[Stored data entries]

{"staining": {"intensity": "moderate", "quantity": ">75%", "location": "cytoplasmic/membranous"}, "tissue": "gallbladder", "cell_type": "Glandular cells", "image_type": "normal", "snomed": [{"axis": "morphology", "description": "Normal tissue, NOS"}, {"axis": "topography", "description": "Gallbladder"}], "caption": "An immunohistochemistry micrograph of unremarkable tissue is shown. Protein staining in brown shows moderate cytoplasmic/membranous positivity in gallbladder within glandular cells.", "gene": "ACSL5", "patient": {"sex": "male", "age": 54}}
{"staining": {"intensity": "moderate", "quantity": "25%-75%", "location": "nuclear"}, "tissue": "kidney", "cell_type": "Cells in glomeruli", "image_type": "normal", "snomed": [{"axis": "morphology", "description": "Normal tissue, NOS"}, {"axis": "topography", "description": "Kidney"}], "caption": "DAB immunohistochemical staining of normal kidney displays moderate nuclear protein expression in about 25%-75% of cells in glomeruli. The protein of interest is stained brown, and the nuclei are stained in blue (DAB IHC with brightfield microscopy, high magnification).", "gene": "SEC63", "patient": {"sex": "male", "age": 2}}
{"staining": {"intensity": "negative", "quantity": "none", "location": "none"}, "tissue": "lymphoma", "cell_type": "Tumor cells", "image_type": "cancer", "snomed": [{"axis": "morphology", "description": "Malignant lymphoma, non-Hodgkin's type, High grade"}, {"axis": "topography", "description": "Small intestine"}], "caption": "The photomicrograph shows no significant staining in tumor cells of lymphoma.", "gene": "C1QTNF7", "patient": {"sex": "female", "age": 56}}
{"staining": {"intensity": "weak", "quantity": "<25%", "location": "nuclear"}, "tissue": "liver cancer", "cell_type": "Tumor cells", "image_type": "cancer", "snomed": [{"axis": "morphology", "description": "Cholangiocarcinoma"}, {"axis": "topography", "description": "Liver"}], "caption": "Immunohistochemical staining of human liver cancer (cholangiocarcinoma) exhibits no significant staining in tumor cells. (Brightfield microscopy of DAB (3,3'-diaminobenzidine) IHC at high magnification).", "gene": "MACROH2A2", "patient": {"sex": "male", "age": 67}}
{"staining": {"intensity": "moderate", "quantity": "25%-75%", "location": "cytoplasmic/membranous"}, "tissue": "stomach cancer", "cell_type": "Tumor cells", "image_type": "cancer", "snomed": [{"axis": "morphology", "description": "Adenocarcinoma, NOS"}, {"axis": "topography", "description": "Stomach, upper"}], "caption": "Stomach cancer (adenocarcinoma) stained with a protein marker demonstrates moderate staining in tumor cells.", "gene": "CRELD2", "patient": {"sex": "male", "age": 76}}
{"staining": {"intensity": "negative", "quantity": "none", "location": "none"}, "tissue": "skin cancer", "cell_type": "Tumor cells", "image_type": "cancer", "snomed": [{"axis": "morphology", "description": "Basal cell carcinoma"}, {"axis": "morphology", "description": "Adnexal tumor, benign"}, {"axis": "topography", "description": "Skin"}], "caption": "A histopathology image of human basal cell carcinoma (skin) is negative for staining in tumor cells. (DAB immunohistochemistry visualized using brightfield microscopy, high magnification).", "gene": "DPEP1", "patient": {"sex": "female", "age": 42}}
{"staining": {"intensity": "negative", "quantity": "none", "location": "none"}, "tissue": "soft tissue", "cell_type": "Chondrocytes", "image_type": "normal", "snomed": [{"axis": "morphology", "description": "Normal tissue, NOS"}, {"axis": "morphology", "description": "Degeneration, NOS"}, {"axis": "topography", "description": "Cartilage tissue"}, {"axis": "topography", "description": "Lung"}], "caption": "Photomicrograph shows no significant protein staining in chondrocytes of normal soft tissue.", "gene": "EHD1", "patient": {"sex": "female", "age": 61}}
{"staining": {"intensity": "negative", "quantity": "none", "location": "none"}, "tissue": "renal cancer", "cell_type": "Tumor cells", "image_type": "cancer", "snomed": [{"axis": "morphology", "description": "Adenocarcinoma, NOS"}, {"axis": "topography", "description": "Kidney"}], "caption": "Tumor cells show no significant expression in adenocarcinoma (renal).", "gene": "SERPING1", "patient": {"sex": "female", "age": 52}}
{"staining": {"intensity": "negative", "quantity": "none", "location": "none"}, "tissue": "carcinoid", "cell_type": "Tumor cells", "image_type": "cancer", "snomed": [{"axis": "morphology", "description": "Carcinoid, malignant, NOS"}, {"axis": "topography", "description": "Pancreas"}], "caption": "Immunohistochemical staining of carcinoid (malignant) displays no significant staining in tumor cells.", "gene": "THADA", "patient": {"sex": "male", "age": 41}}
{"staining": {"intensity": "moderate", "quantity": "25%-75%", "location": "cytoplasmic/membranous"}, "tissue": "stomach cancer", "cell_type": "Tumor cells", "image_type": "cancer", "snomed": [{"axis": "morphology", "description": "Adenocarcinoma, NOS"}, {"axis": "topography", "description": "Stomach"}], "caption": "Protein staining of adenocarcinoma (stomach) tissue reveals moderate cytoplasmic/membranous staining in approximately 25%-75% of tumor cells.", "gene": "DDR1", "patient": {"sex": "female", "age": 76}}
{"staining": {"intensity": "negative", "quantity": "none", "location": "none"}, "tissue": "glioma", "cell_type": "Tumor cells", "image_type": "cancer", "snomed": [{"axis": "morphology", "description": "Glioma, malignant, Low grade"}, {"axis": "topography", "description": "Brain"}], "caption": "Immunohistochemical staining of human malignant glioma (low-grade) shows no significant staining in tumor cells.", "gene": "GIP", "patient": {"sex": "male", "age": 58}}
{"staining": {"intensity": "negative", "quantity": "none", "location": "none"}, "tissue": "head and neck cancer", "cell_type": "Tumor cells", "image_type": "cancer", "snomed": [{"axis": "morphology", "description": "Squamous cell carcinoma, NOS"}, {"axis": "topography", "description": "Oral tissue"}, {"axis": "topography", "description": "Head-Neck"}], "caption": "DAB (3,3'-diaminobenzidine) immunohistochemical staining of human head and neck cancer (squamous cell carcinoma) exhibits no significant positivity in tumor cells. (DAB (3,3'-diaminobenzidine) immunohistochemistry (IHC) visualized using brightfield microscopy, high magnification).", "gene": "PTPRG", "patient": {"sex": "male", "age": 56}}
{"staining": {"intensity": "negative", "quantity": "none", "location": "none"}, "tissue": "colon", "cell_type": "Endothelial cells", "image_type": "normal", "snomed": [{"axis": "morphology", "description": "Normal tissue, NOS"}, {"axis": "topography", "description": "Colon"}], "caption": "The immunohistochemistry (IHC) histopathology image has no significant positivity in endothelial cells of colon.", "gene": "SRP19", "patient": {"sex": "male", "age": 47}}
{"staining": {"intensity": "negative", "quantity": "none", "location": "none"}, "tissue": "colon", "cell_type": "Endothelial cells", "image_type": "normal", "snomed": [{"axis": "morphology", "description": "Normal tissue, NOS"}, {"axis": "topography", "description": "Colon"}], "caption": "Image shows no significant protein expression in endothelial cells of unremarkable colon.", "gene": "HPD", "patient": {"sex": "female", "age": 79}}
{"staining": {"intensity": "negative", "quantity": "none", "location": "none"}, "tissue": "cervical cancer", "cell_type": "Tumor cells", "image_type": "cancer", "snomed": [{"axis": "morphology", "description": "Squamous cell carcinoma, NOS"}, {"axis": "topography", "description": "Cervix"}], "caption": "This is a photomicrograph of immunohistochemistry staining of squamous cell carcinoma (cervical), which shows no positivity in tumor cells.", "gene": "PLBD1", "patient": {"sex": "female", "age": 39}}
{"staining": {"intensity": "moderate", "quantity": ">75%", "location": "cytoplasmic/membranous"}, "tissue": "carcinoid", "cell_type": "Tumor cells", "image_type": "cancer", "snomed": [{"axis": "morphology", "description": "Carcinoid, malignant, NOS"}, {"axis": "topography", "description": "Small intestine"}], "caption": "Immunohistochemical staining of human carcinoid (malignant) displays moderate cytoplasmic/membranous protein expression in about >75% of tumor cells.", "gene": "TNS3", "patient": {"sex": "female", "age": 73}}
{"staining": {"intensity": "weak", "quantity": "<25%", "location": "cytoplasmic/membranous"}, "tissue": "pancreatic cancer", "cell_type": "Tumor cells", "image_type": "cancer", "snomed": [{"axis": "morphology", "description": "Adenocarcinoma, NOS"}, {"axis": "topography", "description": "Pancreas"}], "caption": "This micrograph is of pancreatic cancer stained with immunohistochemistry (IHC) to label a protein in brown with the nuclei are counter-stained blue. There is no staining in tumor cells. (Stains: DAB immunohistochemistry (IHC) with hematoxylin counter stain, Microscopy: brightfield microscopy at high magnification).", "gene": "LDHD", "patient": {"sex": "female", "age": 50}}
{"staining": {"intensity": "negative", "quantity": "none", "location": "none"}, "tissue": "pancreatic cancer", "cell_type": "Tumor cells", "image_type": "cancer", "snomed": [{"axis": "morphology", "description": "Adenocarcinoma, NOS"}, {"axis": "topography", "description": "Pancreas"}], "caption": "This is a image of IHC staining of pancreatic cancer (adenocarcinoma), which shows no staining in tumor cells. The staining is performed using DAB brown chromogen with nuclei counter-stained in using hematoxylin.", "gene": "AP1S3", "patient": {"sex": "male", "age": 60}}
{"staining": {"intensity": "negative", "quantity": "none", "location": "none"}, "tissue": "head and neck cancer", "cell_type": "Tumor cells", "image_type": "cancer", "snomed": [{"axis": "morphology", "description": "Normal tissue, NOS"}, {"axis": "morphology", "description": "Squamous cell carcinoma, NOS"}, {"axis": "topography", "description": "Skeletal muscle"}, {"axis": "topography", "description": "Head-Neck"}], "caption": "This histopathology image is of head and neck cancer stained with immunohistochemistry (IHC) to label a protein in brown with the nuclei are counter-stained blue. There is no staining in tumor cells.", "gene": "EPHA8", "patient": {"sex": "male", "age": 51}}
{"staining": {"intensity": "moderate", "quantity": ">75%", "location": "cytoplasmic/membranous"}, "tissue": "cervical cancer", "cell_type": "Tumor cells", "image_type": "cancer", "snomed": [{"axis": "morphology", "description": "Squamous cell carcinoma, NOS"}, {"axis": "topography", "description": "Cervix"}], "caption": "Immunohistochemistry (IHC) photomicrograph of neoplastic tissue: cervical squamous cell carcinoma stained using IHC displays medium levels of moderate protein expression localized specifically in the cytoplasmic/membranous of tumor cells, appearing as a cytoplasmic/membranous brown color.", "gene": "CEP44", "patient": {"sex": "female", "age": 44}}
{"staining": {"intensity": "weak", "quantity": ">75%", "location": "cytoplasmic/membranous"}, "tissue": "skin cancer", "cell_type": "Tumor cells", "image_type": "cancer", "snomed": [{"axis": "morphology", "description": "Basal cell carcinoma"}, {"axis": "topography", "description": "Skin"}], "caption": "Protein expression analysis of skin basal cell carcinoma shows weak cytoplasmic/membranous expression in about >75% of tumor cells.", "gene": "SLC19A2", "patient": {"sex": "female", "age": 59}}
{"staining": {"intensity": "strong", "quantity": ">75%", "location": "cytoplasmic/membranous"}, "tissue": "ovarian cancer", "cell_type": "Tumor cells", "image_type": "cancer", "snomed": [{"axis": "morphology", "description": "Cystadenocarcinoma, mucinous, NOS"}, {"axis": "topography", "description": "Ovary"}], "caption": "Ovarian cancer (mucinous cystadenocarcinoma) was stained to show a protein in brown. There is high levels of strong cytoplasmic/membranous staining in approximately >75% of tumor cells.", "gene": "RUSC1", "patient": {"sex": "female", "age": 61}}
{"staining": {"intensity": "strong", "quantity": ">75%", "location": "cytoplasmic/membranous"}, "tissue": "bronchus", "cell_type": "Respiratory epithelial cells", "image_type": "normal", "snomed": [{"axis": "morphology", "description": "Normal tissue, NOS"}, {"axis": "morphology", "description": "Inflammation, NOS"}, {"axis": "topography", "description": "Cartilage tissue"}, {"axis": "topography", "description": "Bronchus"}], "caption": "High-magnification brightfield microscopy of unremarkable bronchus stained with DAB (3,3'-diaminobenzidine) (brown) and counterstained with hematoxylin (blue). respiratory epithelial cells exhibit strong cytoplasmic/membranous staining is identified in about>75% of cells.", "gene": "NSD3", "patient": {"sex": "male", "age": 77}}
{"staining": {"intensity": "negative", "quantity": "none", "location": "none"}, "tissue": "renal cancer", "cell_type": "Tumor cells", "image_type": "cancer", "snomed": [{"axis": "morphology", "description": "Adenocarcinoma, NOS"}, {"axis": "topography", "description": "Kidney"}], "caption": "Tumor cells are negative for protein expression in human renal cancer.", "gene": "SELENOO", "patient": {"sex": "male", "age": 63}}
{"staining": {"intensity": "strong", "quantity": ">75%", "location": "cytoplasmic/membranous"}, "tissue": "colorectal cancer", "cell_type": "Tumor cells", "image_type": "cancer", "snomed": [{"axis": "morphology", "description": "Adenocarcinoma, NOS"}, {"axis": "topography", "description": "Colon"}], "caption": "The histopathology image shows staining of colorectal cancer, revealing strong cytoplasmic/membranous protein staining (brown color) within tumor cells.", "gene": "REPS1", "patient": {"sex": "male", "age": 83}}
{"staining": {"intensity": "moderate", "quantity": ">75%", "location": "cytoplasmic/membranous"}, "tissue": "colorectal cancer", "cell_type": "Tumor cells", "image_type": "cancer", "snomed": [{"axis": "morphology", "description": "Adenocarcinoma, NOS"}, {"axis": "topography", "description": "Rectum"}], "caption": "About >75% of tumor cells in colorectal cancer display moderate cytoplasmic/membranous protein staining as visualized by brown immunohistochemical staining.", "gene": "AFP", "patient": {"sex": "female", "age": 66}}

### Exercise prompt
Output exactly the lines of the records from the first through the one bearing "staining of normal", both ends included.

### The answer
{"staining": {"intensity": "moderate", "quantity": ">75%", "location": "cytoplasmic/membranous"}, "tissue": "gallbladder", "cell_type": "Glandular cells", "image_type": "normal", "snomed": [{"axis": "morphology", "description": "Normal tissue, NOS"}, {"axis": "topography", "description": "Gallbladder"}], "caption": "An immunohistochemistry micrograph of unremarkable tissue is shown. Protein staining in brown shows moderate cytoplasmic/membranous positivity in gallbladder within glandular cells.", "gene": "ACSL5", "patient": {"sex": "male", "age": 54}}
{"staining": {"intensity": "moderate", "quantity": "25%-75%", "location": "nuclear"}, "tissue": "kidney", "cell_type": "Cells in glomeruli", "image_type": "normal", "snomed": [{"axis": "morphology", "description": "Normal tissue, NOS"}, {"axis": "topography", "description": "Kidney"}], "caption": "DAB immunohistochemical staining of normal kidney displays moderate nuclear protein expression in about 25%-75% of cells in glomeruli. The protein of interest is stained brown, and the nuclei are stained in blue (DAB IHC with brightfield microscopy, high magnification).", "gene": "SEC63", "patient": {"sex": "male", "age": 2}}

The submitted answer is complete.